Excerpts from a dataset
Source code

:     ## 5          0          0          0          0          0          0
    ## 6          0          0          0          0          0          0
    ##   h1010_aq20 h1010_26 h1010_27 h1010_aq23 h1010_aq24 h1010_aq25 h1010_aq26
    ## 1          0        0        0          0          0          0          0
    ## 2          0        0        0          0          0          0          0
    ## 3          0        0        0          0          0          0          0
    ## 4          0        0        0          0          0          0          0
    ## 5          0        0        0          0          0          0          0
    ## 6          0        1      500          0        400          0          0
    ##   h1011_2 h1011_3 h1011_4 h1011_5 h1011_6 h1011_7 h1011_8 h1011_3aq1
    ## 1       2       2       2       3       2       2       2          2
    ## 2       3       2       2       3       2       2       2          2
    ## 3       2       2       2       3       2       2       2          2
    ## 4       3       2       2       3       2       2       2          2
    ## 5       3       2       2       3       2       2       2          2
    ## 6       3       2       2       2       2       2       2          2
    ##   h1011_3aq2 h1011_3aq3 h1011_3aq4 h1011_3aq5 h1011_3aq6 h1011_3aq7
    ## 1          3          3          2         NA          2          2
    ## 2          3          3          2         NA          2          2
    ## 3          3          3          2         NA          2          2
==
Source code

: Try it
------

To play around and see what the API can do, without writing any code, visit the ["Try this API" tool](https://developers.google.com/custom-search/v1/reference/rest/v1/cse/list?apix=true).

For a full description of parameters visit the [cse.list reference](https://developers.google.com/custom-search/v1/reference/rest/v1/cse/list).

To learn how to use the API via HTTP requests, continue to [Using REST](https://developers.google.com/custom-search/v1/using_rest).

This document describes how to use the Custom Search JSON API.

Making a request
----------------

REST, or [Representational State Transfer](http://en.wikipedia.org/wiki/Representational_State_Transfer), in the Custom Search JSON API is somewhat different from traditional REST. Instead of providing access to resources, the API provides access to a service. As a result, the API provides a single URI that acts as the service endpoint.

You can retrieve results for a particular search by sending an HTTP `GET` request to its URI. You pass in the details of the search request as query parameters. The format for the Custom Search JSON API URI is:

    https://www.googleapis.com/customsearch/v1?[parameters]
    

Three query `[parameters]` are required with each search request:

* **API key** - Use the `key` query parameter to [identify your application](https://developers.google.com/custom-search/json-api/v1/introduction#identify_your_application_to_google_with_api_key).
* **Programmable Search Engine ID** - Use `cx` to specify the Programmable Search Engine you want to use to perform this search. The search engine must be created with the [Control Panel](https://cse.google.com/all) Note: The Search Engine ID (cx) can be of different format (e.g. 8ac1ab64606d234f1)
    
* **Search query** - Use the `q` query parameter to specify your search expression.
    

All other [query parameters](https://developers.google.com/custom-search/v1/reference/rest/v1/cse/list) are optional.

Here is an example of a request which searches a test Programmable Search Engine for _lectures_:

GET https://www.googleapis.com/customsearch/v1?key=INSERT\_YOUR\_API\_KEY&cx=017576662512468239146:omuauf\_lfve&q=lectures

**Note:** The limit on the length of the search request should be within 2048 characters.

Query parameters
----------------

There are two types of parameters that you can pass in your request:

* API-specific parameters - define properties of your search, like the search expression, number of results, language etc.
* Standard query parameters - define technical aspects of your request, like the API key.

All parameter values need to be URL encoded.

**WHAT YOU ARE ASKED TO DO**: Both end lines included, restate word for word the lines above from the line with "results, language etc." to the line with "All parameter values need to be URL encoded.", and nothing else.

**ANSWER TO THE EXERCISE**:
* API-specific parameters - define properties of your search, like the search expression, number of results, language etc.
* Standard query parameters - define technical aspects of your request, like the API key.

All parameter values need to be URL encoded.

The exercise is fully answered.